¿Se pueden usar alineadores si hay mordida cruzada?

La respuesta es sí, pero no en todos los casos, ni de la misma forma.

Es una pregunta muy habitual en consulta, especialmente desde que la ortodoncia invisible se ha popularizado tanto.

Muchos pacientes llegan con una idea bastante clara, quieren alineadores. Pero al explorar su boca, detectamos algo más que dientes descolocados.

Detectamos una mordida cruzada. Y entonces surge la duda…

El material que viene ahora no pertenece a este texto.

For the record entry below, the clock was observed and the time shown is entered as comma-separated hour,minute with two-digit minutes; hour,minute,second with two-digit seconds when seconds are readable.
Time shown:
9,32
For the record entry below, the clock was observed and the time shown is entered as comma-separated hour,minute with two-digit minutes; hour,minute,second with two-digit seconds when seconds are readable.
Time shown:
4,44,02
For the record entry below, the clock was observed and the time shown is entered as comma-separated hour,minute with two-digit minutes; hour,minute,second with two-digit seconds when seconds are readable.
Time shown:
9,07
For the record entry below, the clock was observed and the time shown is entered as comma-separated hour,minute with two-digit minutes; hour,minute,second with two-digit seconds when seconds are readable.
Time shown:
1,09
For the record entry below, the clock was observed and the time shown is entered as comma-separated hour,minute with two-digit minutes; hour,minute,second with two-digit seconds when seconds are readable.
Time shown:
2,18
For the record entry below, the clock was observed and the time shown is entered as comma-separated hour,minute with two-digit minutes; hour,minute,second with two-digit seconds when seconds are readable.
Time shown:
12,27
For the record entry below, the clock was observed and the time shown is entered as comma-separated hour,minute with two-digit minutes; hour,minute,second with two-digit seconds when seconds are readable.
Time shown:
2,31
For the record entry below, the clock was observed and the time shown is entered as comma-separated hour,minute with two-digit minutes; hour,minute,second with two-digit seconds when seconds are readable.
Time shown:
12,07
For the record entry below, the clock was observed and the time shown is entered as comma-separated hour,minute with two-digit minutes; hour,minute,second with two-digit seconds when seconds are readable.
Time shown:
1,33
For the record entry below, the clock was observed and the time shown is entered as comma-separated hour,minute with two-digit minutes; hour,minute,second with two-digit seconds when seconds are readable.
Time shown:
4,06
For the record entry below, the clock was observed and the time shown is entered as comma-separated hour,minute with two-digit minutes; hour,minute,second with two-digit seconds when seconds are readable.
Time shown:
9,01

¿Se puede tratar una mordida cruzada con alineadores o necesito otro tipo de ortodoncia?

La respuesta no es un sí o un no rotundo. Depende del caso.

Pero para entenderlo bien, primero necesitamos saber qué es una mordida cruzada, por qué ocurre y qué implicaciones tiene.

¿Qué es una mordida cruzada?

Hablamos de mordida cruzada cuando los dientes superiores no encajan correctamente por fuera de los inferiores, como debería ocurrir en una mordida normal.

En lugar de eso:

  • Algunos dientes superiores quedan por dentro de los inferiores.
  • O incluso toda la arcada superior puede estar “por dentro”.

Esto puede afectar a:

  • Un solo diente (mordida cruzada dental).
  • Varios dientes.
  • Toda la arcada (mordida cruzada esquelética).

Tipos de mordida cruzada

Es importante diferenciarlos porque el tratamiento cambia completamente.

Mordida cruzada dental

Se produce por una mala posición de los dientes.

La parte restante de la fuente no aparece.